3 novembre. — Nous avons campé au pied du Djebel Fedil. Nous traversons de nouvelles dunes. Le Djebel Bizeima apparaît nettement au S.-O.
Ratab, depuis ma dernière observation, est plein de prévenances.
Je commence à m’accoutumer à notre lenteur. Une des qualités les plus nécessaires à un voyageur est la facilité d’adaptation. L’immensité monotone où nous progressons cesse peu à peu de représenter dans mon esprit un passage à franchir. Je n’y vois plus qu’une sorte de domicile très étendu où je me déplace machinalement parce qu’il doit en être ainsi, sans impatience du but, l’oubliant même souvent, ce pendant que ma pensée s’échappe.

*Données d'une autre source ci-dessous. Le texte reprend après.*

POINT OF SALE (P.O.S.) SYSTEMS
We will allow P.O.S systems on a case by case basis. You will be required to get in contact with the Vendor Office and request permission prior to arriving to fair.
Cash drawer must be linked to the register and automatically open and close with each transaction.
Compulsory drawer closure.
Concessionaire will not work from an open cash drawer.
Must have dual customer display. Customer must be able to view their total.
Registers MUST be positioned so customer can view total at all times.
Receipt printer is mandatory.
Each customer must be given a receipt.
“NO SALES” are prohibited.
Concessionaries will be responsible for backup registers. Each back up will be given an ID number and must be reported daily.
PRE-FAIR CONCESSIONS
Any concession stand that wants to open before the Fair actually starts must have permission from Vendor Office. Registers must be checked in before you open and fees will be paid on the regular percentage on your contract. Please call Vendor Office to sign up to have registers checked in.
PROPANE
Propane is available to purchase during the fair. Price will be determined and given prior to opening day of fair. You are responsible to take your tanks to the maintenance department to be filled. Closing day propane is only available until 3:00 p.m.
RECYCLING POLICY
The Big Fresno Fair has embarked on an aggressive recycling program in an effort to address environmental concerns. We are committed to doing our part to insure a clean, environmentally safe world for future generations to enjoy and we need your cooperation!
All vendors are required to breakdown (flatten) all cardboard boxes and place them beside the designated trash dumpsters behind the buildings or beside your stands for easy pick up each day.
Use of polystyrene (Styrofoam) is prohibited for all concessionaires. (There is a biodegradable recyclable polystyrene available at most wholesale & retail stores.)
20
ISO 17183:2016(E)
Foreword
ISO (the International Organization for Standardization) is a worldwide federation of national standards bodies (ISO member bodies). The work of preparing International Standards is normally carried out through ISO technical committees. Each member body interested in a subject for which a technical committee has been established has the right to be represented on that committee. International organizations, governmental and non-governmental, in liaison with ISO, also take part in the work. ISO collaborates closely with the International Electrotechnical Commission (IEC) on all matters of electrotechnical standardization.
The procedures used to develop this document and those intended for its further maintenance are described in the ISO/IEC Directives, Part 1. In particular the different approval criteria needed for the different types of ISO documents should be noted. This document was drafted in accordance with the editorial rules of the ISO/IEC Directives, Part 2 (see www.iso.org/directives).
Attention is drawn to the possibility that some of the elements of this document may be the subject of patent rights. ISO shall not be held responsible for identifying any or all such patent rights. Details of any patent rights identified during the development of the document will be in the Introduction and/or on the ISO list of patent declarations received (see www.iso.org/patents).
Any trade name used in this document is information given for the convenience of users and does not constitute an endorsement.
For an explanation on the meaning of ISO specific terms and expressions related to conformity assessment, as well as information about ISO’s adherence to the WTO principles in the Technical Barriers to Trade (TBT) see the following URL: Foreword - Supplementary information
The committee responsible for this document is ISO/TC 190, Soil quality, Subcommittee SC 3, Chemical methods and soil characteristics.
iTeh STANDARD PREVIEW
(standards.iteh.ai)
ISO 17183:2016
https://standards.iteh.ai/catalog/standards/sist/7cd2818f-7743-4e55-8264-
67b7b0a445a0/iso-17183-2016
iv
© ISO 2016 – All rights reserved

Notre marche est souvent accompagnée par les chants des caravaniers ; ce sont tantôt des mélodies traînantes et plaintives, où la phrase gutturale et comme sanglotante s’éteint progressivement en une note nasillarde prolongée ; tantôt des duos d’un caractère tout différent, l’un des chanteurs scandant de courtes phrases sur un rythme de pas redoublé, l’autre se bornant à répéter chaque fois les derniers mots de la phrase qui s’achève.

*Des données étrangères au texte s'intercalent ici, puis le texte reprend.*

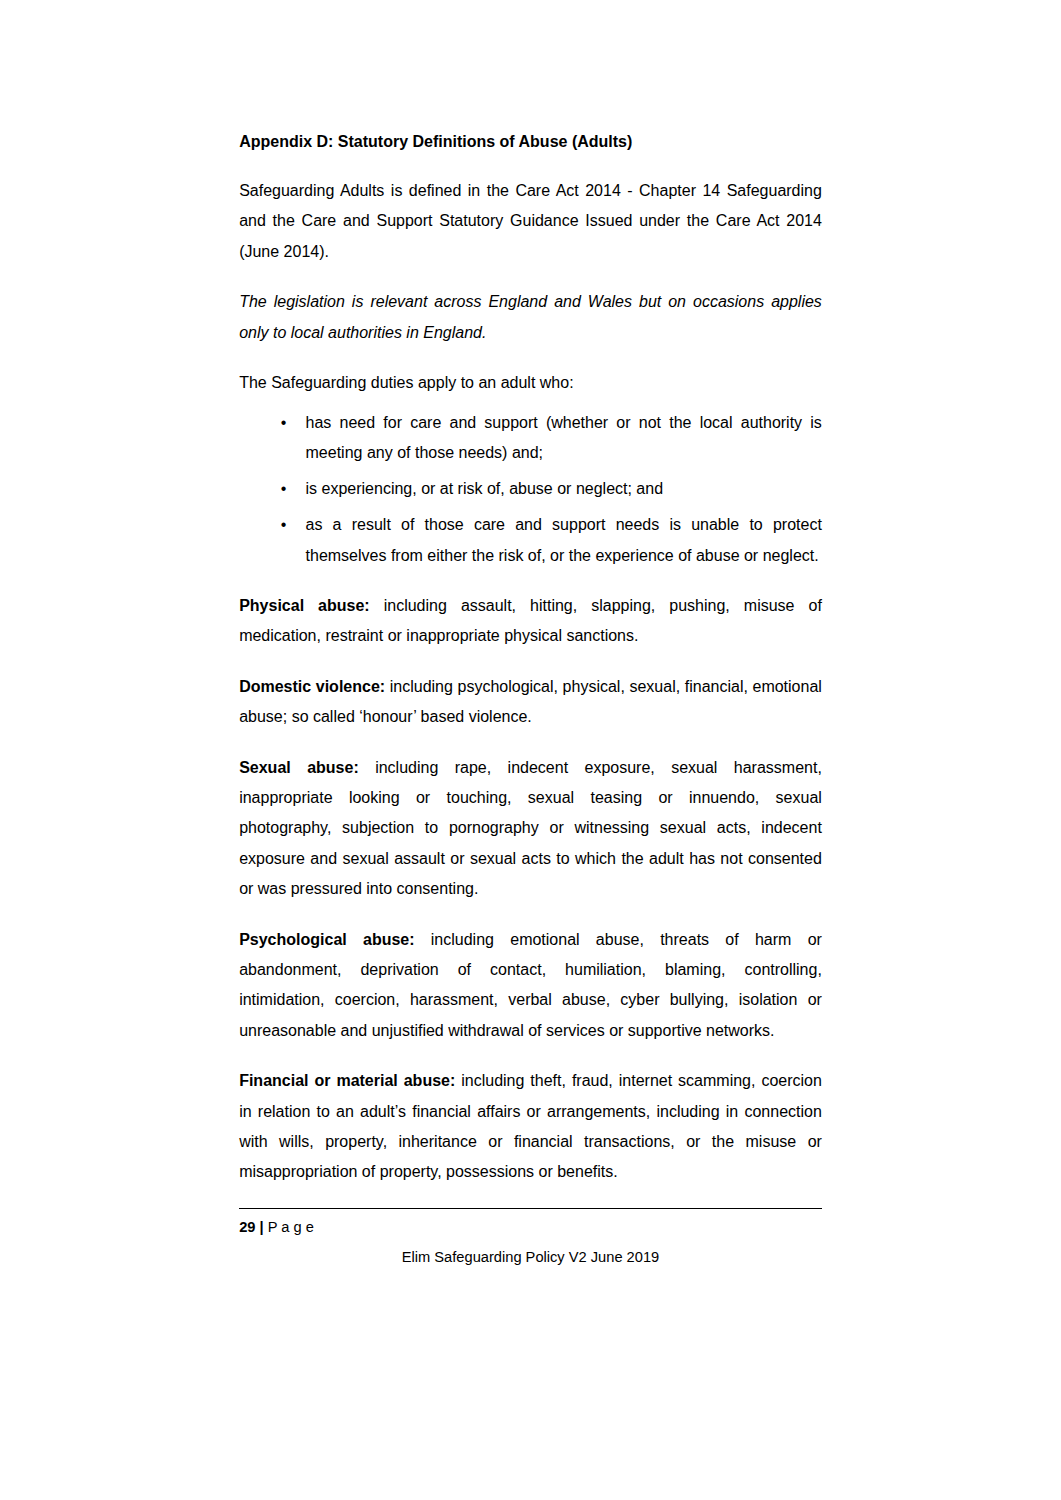Appendix D: Statutory Definitions of Abuse (Adults)
Safeguarding Adults is defined in the Care Act 2014 - Chapter 14 Safeguarding and the Care and Support Statutory Guidance Issued under the Care Act 2014 (June 2014).
The legislation is relevant across England and Wales but on occasions applies only to local authorities in England.
The Safeguarding duties apply to an adult who:
has need for care and support (whether or not the local authority is meeting any of those needs) and;
is experiencing, or at risk of, abuse or neglect; and
as a result of those care and support needs is unable to protect themselves from either the risk of, or the experience of abuse or neglect.
Physical abuse: including assault, hitting, slapping, pushing, misuse of medication, restraint or inappropriate physical sanctions.
Domestic violence: including psychological, physical, sexual, financial, emotional abuse; so called ‘honour’ based violence.
Sexual abuse: including rape, indecent exposure, sexual harassment, inappropriate looking or touching, sexual teasing or innuendo, sexual photography, subjection to pornography or witnessing sexual acts, indecent exposure and sexual assault or sexual acts to which the adult has not consented or was pressured into consenting.
Psychological abuse: including emotional abuse, threats of harm or abandonment, deprivation of contact, humiliation, blaming, controlling, intimidation, coercion, harassment, verbal abuse, cyber bullying, isolation or unreasonable and unjustified withdrawal of services or supportive networks.
Financial or material abuse: including theft, fraud, internet scamming, coercion in relation to an adult’s financial affairs or arrangements, including in connection with wills, property, inheritance or financial transactions, or the misuse or misappropriation of property, possessions or benefits.
29 | P a g e
Elim Safeguarding Policy V2 June 2019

Vers midi, quatre faibles taches de un à deux mètres de diamètre, que forment sur le sable des groupes de brindilles grisâtres, sèches, de la taille d’une allumette, nous annoncent l’approche de la zone du bois.
Doma, en route, me renseigne sur Ratab. C’est un tout petit commerçant. Il a une case à Faya, une à Abéché. C’est à cause de ces attaches qu’on l’a choisi pour m’accompagner. Il va vendre à Djalo des peaux de filali et quelques dattes. Il remploiera, sur place s’il le peut, au Caire sans cela, la somme réalisée, et ira colporter ses nouvelles marchandises à Koufra, Faya, Abéché, plus loin au besoin.
Quand nous campons, nous sommes très près du puits, et on me fait poser à terre et masquer la boîte de fer-blanc pleine de sable dans laquelle est plantée ma bougie. Il y a souvent, en effet, à l’Oued Zirhen, des Toubous de Rebiana ou de Taiserbo. Ils attendent les caravanes pour leur louer des chameaux frais quand elles en ont besoin ; ce qui ne les empêche pas, en bons pillards, de s’emparer, à l’occasion, des animaux qui viennent à s’écarter. S’ils s’aperçoivent de ma présence, nous aurons à combattre, assure Ratab. Il faut éviter tout ce qui peut les mettre en éveil.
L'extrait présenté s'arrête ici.